High frequencies are what make images look sharp. Thus, we can make an image look sharper by increasing the weight of the high frequencies. To do this, we first apply a low pass filter (ie. convolve the image with a Gaussian) and then subtract it from the original image. This leaves us with only the high frequencies that were filtered out. We can then multiply this high frequency image by some sharpening factor \(\alpha\) and add it back to the original image. Combining this whole process into a single convolution results in what is known as the unsharp mask filter. \[\text{Unsharp mask filter}=(1+\alpha)e-\alpha g\] \[\text{Sharpened image}=f*((1+\alpha)e-\alpha g)\] Where \(\alpha\) is the sharpenign factor, \(f\) is the image, \(e\) is a unit impulse, and \(g\) is a gaussian kernel.








We can see that taj is definitely much sharper. For the moon photo, there are less high frequencies so it may not seem to have sharpened as much. We can fix this by adjusting the sharpening factor \(\alpha\).






The craters are much more defined now at (\(\alpha=5\)), but the Taj Mahal looks a lot worse at (\(\alpha=5\)). Thus, it's important to choose the right \(\alpha\) for your image. Now, can we use this method to recover images? We attempted to do this by blurring and image and then applying the unsharp mask filter in an attempt to see if details could be recovered. Intuitively, this shouldn't work because the unsharp mask filter only amplifies existing high frequencies, so if we get rid of some high frequencies there is no those can be recovered.



This does make the branches more defined, but all the high frequencies in the leaves are lost.
2.2: Hyrbrid Images
We can create hybrid images by combining the low frequencies of one image with the high frequencies of another. This makes it so when low frequencies dominate (ie the viewer is far away) we see one image and when high frequencies dominate (ie viewer is close) we see another. We can do this quite easily by putting one image through a low pass filter (convolve with a Gaussian), the second through a high pass filter (image minus the image convolved with a gaussian), and average the pixels to produce a hybrid image.
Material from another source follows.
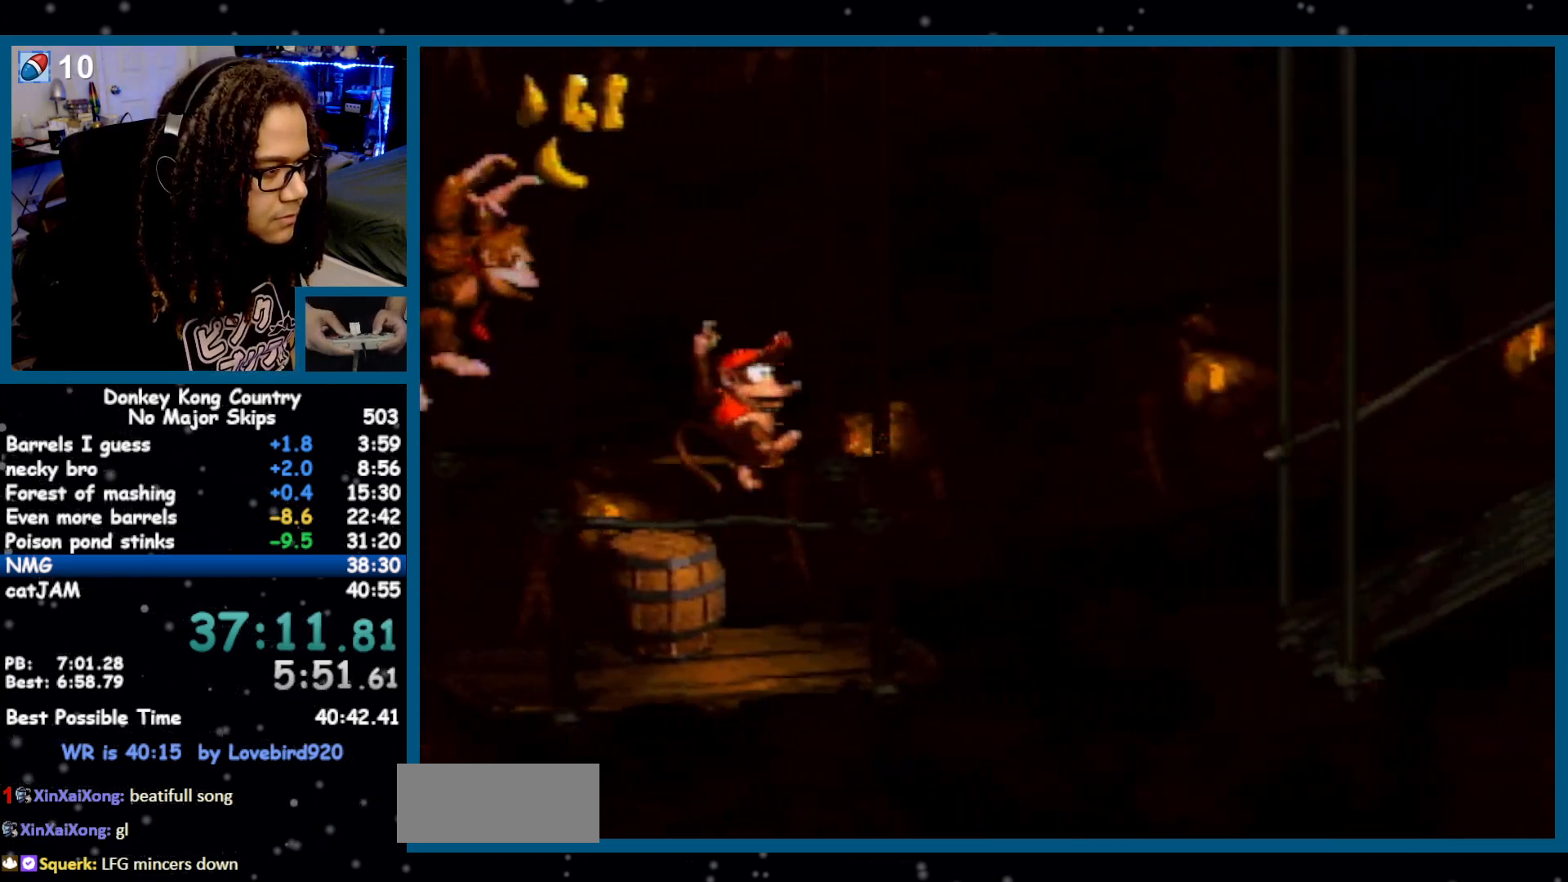
{"buttons": ["Y", "DPAD_RIGHT"], "events": [[50, "Y", "down"], [317, "B", "down"], [450, "B", "up"]]}
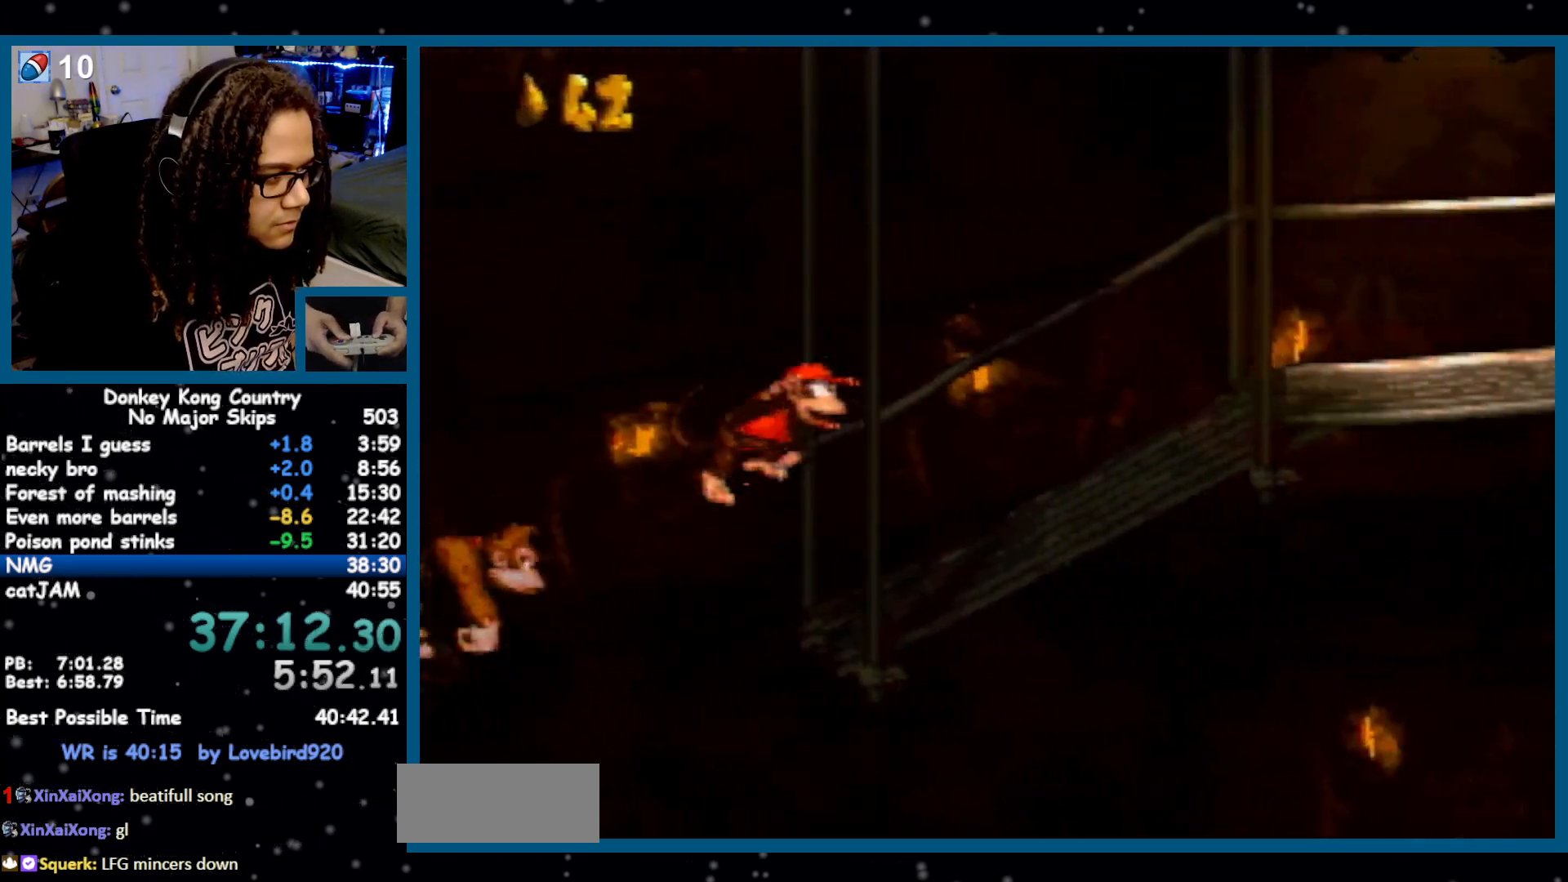
{"buttons": ["Y", "DPAD_RIGHT"], "events": [[350, "Y", "up"], [400, "Y", "down"]]}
Part 2.3: Gaussian and Laplacian Stacks
In this part we are creating Gaussian and Laplacian Stacks. A Gaussian stack is a stack of images where each level has half the resolution of the previous level but at the same size. We can do this by progressively applying bigger Gaussian kernels to each level to create the next. A Laplacian stack is created from subtracting the next level of the Gaussian stack with the current level. This essentially separates the frequencies of an image into multiple layers of the stack. The final layer of the Laplacian stack is also the final layer of the Gaussian stack as there is nothing subtract from it.














Part 2.4: Multiresolution Blending
Now we can blend images by using the Laplacian stacks we just made. To do this, we create stacks for both images and a mask.
We combine them by going through each layer of the stack and multiplying the layer of image1
with the layer of the mask and then the layer of image2
with 1 minus the layer of the stack.
We then sum all the layers together to get our blended image.